Caregiver Respite

Caregiver Support makes sure caregivers know they are not alone and that help is available. Help comes from respite volunteers and from learning about resources in the community. Volunteers provide companionship to care receivers who should not be left alone so caregivers can get needed time off.

Often people living with disabilities or memory loss and their caregivers have limited social contact outside their family. Volunteers are welcomed as friends, relationships develop, caregivers begin to cope better with daily stress, and thus the whole family is served. Volunteers are paired with a family and serve 4 – 8 hours a month.

Respite Care
Respite care volunteers offer quality companionship to a person with memory impairment or a disabling condition so that the primary family caregiver (or other informal caregiver) can enjoy a few hours off to attend to their needs. This has several benefits as it gives the primary family caregiver time:
To enjoy other activities like lunch with a friend or a walk around the lake;
To run errands or make appointments without feeling rushed;
To spend time with other family members.
Respite care providers typically provide respite for 2-4 hours weekly or every other week to their assigned family.

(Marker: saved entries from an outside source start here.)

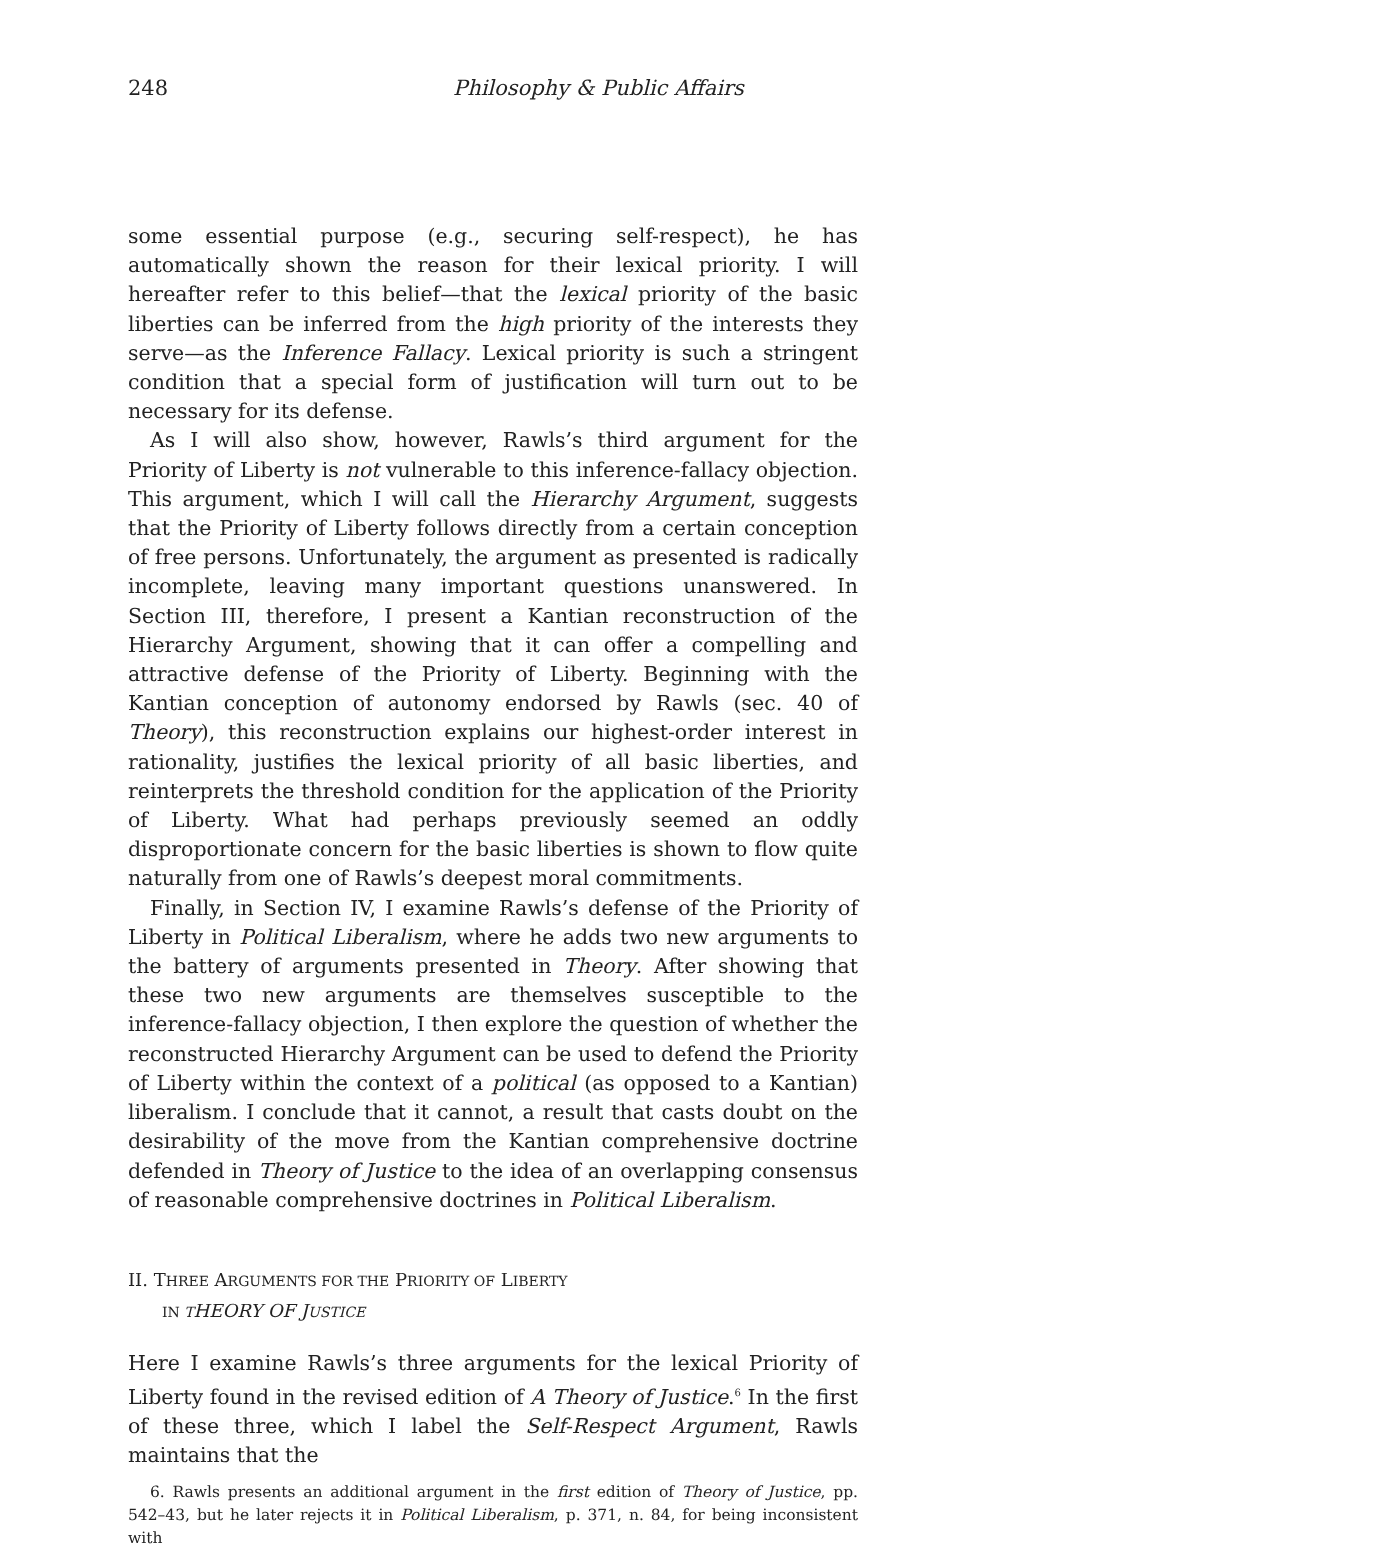248 Philosophy & Public Affairs
some essential purpose (e.g., securing self-respect), he has automatically shown the reason for their lexical priority. I will hereafter refer to this belief—that the lexical priority of the basic liberties can be inferred from the high priority of the interests they serve—as the Inference Fallacy. Lexical priority is such a stringent condition that a special form of justification will turn out to be necessary for its defense.
As I will also show, however, Rawls’s third argument for the Priority of Liberty is not vulnerable to this inference-fallacy objection. This argument, which I will call the Hierarchy Argument, suggests that the Priority of Liberty follows directly from a certain conception of free persons. Unfortunately, the argument as presented is radically incomplete, leaving many important questions unanswered. In Section III, therefore, I present a Kantian reconstruction of the Hierarchy Argument, showing that it can offer a compelling and attractive defense of the Priority of Liberty. Beginning with the Kantian conception of autonomy endorsed by Rawls (sec. 40 of Theory), this reconstruction explains our highest-order interest in rationality, justifies the lexical priority of all basic liberties, and reinterprets the threshold condition for the application of the Priority of Liberty. What had perhaps previously seemed an oddly disproportionate concern for the basic liberties is shown to flow quite naturally from one of Rawls’s deepest moral commitments.
Finally, in Section IV, I examine Rawls’s defense of the Priority of Liberty in Political Liberalism, where he adds two new arguments to the battery of arguments presented in Theory. After showing that these two new arguments are themselves susceptible to the inference-fallacy objection, I then explore the question of whether the reconstructed Hierarchy Argument can be used to defend the Priority of Liberty within the context of a political (as opposed to a Kantian) liberalism. I conclude that it cannot, a result that casts doubt on the desirability of the move from the Kantian comprehensive doctrine defended in Theory of Justice to the idea of an overlapping consensus of reasonable comprehensive doctrines in Political Liberalism.
II. THREE ARGUMENTS FOR THE PRIORITY OF LIBERTY
IN T HEORY OF JUSTICE
Here I examine Rawls’s three arguments for the lexical Priority of Liberty found in the revised edition of A Theory of Justice.<sup>6</sup> In the first of these three, which I label the Self-Respect Argument, Rawls maintains that the
6. Rawls presents an additional argument in the first edition of Theory of Justice, pp. 542–43, but he later rejects it in Political Liberalism, p. 371, n. 84, for being inconsistent with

Caring for Someone with Dementia workshops are offered quarterly to support respite volunteers, family caregivers, and professionals. The workshop explores behavioral changes common in people challenged by memory impairment, whether from Alzheimer’s, stroke, Parkinson’s, FTD or other disorders, and reviews tips to enhance communication and accentuate the strengths still with in the person with dementia.

Matching Process
The Center for Volunteer Caregiving takes great care to match a volunteer and family. The Volunteer should feel comfortable handling the Care Receiver’s level of functioning. The Care Receiver should feel comfortable and respected by his/her new Volunteer companion.